**Data entries:**

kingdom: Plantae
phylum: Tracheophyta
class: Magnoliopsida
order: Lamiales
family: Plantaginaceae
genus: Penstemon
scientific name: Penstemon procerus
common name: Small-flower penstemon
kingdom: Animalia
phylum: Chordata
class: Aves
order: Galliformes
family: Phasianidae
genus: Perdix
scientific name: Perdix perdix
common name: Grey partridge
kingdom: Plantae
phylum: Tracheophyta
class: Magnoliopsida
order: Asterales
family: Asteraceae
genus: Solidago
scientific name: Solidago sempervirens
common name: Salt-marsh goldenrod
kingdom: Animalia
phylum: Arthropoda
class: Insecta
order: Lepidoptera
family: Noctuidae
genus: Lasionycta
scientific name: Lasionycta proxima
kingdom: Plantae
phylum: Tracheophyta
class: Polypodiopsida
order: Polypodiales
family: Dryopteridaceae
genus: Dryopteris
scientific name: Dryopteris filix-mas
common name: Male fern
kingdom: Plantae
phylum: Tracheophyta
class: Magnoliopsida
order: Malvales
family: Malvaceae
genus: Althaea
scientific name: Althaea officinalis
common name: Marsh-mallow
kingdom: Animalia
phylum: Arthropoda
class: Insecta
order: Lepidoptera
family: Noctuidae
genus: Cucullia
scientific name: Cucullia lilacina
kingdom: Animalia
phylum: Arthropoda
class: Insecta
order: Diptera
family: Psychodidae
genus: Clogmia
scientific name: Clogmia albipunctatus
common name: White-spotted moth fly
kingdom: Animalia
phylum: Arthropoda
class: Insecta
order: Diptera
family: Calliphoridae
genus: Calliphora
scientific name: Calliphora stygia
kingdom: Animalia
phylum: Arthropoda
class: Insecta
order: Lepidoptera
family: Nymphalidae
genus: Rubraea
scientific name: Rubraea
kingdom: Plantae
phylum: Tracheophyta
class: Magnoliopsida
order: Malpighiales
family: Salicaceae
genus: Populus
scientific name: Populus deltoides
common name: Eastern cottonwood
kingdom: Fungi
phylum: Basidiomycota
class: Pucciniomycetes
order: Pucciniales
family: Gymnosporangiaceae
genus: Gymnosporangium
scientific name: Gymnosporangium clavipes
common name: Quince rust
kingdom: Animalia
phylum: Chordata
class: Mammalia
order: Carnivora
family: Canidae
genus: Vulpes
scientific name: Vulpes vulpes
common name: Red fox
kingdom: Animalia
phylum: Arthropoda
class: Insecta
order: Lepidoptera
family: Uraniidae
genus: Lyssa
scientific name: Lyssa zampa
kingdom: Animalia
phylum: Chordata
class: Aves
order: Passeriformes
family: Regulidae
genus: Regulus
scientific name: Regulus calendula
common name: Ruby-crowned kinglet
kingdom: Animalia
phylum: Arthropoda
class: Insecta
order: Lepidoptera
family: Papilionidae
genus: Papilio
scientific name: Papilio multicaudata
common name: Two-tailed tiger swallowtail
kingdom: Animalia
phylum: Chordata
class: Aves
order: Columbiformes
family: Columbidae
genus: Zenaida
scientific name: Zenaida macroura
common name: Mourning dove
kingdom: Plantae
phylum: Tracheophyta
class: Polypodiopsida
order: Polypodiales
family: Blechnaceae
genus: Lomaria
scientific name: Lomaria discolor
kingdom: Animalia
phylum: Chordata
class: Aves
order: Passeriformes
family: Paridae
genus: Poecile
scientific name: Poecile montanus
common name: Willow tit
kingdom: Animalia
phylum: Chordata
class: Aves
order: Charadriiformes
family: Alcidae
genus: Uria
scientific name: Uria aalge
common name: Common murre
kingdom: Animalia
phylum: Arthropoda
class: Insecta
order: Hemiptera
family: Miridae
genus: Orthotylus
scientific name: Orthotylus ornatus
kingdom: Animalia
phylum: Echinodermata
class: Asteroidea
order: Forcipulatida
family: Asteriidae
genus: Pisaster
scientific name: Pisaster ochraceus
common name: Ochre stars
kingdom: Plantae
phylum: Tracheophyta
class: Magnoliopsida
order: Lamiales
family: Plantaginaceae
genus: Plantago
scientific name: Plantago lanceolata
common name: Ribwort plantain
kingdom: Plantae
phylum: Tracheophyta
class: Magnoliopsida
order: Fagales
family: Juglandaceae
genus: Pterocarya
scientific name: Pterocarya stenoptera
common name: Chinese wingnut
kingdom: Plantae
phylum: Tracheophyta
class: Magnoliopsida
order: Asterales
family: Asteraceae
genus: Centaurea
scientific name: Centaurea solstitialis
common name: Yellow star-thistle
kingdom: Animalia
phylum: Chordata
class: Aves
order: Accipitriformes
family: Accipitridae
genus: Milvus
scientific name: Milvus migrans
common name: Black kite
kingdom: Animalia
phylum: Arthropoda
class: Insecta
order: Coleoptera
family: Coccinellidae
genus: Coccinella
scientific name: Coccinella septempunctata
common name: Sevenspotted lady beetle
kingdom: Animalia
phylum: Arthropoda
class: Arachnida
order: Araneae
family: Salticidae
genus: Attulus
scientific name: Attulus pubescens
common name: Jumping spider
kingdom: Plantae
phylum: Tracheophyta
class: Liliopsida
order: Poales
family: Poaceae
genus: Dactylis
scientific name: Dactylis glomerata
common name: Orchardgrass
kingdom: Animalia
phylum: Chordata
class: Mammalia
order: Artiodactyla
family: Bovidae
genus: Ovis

**Your instructions:** Please repeat every one of the rows above word for word, keeping each line in its original order.

**Task response:**
kingdom: Plantae
phylum: Tracheophyta
class: Magnoliopsida
order: Lamiales
family: Plantaginaceae
genus: Penstemon
scientific name: Penstemon procerus
common name: Small-flower penstemon
kingdom: Animalia
phylum: Chordata
class: Aves
order: Galliformes
family: Phasianidae
genus: Perdix
scientific name: Perdix perdix
common name: Grey partridge
kingdom: Plantae
phylum: Tracheophyta
class: Magnoliopsida
order: Asterales
family: Asteraceae
genus: Solidago
scientific name: Solidago sempervirens
common name: Salt-marsh goldenrod
kingdom: Animalia
phylum: Arthropoda
class: Insecta
order: Lepidoptera
family: Noctuidae
genus: Lasionycta
scientific name: Lasionycta proxima
kingdom: Plantae
phylum: Tracheophyta
class: Polypodiopsida
order: Polypodiales
family: Dryopteridaceae
genus: Dryopteris
scientific name: Dryopteris filix-mas
common name: Male fern
kingdom: Plantae
phylum: Tracheophyta
class: Magnoliopsida
order: Malvales
family: Malvaceae
genus: Althaea
scientific name: Althaea officinalis
common name: Marsh-mallow
kingdom: Animalia
phylum: Arthropoda
class: Insecta
order: Lepidoptera
family: Noctuidae
genus: Cucullia
scientific name: Cucullia lilacina
kingdom: Animalia
phylum: Arthropoda
class: Insecta
order: Diptera
family: Psychodidae
genus: Clogmia
scientific name: Clogmia albipunctatus
common name: White-spotted moth fly
kingdom: Animalia
phylum: Arthropoda
class: Insecta
order: Diptera
family: Calliphoridae
genus: Calliphora
scientific name: Calliphora stygia
kingdom: Animalia
phylum: Arthropoda
class: Insecta
order: Lepidoptera
family: Nymphalidae
genus: Rubraea
scientific name: Rubraea
kingdom: Plantae
phylum: Tracheophyta
class: Magnoliopsida
order: Malpighiales
family: Salicaceae
genus: Populus
scientific name: Populus deltoides
common name: Eastern cottonwood
kingdom: Fungi
phylum: Basidiomycota
class: Pucciniomycetes
order: Pucciniales
family: Gymnosporangiaceae
genus: Gymnosporangium
scientific name: Gymnosporangium clavipes
common name: Quince rust
kingdom: Animalia
phylum: Chordata
class: Mammalia
order: Carnivora
family: Canidae
genus: Vulpes
scientific name: Vulpes vulpes
common name: Red fox
kingdom: Animalia
phylum: Arthropoda
class: Insecta
order: Lepidoptera
family: Uraniidae
genus: Lyssa
scientific name: Lyssa zampa
kingdom: Animalia
phylum: Chordata
class: Aves
order: Passeriformes
family: Regulidae
genus: Regulus
scientific name: Regulus calendula
common name: Ruby-crowned kinglet
kingdom: Animalia
phylum: Arthropoda
class: Insecta
order: Lepidoptera
family: Papilionidae
genus: Papilio
scientific name: Papilio multicaudata
common name: Two-tailed tiger swallowtail
kingdom: Animalia
phylum: Chordata
class: Aves
order: Columbiformes
family: Columbidae
genus: Zenaida
scientific name: Zenaida macroura
common name: Mourning dove
kingdom: Plantae
phylum: Tracheophyta
class: Polypodiopsida
order: Polypodiales
family: Blechnaceae
genus: Lomaria
scientific name: Lomaria discolor
kingdom: Animalia
phylum: Chordata
class: Aves
order: Passeriformes
family: Paridae
genus: Poecile
scientific name: Poecile montanus
common name: Willow tit
kingdom: Animalia
phylum: Chordata
class: Aves
order: Charadriiformes
family: Alcidae
genus: Uria
scientific name: Uria aalge
common name: Common murre
kingdom: Animalia
phylum: Arthropoda
class: Insecta
order: Hemiptera
family: Miridae
genus: Orthotylus
scientific name: Orthotylus ornatus
kingdom: Animalia
phylum: Echinodermata
class: Asteroidea
order: Forcipulatida
family: Asteriidae
genus: Pisaster
scientific name: Pisaster ochraceus
common name: Ochre stars
kingdom: Plantae
phylum: Tracheophyta
class: Magnoliopsida
order: Lamiales
family: Plantaginaceae
genus: Plantago
scientific name: Plantago lanceolata
common name: Ribwort plantain
kingdom: Plantae
phylum: Tracheophyta
class: Magnoliopsida
order: Fagales
family: Juglandaceae
genus: Pterocarya
scientific name: Pterocarya stenoptera
common name: Chinese wingnut
kingdom: Plantae
phylum: Tracheophyta
class: Magnoliopsida
order: Asterales
family: Asteraceae
genus: Centaurea
scientific name: Centaurea solstitialis
common name: Yellow star-thistle
kingdom: Animalia
phylum: Chordata
class: Aves
order: Accipitriformes
family: Accipitridae
genus: Milvus
scientific name: Milvus migrans
common name: Black kite
kingdom: Animalia
phylum: Arthropoda
class: Insecta
order: Coleoptera
family: Coccinellidae
genus: Coccinella
scientific name: Coccinella septempunctata
common name: Sevenspotted lady beetle
kingdom: Animalia
phylum: Arthropoda
class: Arachnida
order: Araneae
family: Salticidae
genus: Attulus
scientific name: Attulus pubescens
common name: Jumping spider
kingdom: Plantae
phylum: Tracheophyta
class: Liliopsida
order: Poales
family: Poaceae
genus: Dactylis
scientific name: Dactylis glomerata
common name: Orchardgrass
kingdom: Animalia
phylum: Chordata
class: Mammalia
order: Artiodactyla
family: Bovidae
genus: Ovis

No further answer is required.